After successful treatment and recovery, a person can generally return to normal activities. However, someone with inflammatory bowel disease often needs lifelong monitoring by a healthcare provider. Any new or worsening symptoms should be reported to the healthcare provider.

Complications

  • Anal fistula formation
  • Recurrence
  • Scarring
  • Systemic infection

References

  1. Chandwani D, Shih R, Cochrane D. Bedside emergency ultrasonography in the evaluation of a perirectal abscess. Am J Emerg Med. Jul 2004; 22 (4): 315.
  2. Corman ML. Colon and Rectal Surgery. 4th ed. Philadelphia, Pa. Lippincott-Raven; 1998:224-271.
  3. Dozois RR, Nichols JR. Surgery of the Colon and Rectum. New York, NY. Churchill Livingstone; 1997: 255-284.
  4. Fish D, Kugathasan S. Inflammatory bowel disease.
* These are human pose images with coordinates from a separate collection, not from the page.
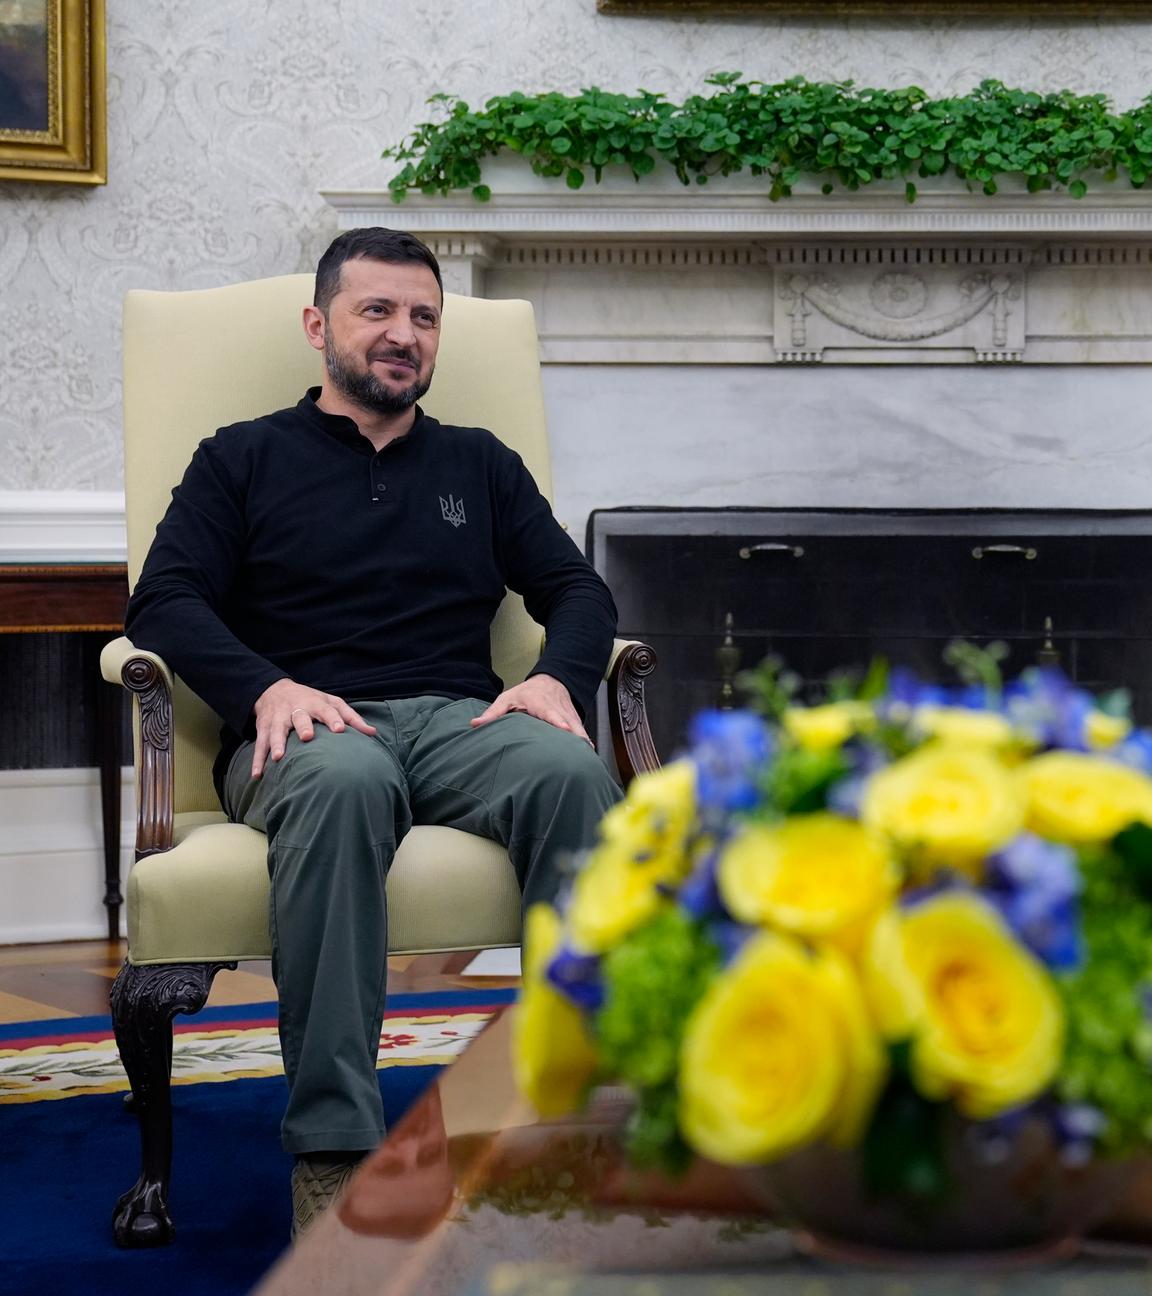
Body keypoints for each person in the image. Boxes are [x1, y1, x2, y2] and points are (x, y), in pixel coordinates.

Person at [124, 227, 622, 1236]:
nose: (404, 335)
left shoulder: (480, 465)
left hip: (457, 719)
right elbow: (163, 598)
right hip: (303, 729)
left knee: (570, 771)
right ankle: (338, 1151)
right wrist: (263, 688)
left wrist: (557, 681)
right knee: (346, 779)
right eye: (377, 312)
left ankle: (574, 1116)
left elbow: (574, 586)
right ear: (320, 327)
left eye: (424, 317)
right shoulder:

Adolesc Med Clin. Feb 2004; 15 (1): 67-90
  5. Galandiuk S, Kimberling J, Al-Mishlab TG. Perianal Crohn disease: predictors of need for permanent diversion. Ann Surg. May 2005; 241(5): 796-801; discussion 801-2.
  6. Lunniss PJ, Phillips RKS. Anal Fistula: Surgical evaluation and management. London, England. Chapman & Hall; 1996:1-183.
  7. Nelson R. Anorectal abscess fistula: what do we know? Surg Clin North Am. Dec 2002; 82 (6): 1139-51, v-vi.
  8. Parks AG, Gordon PH, Hardcastle JD. A classification of fistula-in-ano. Br J Surg. Jan 1976; 63 (1): 1-12.
  9. Phillip GH. In: Gordon PH, Nivatvongs S, eds. Principles and Practice of Surgery for the Colon, Rectum and Anus. St. Louis, Mo. Quality Medical Publ, Inc; 1999:241-286.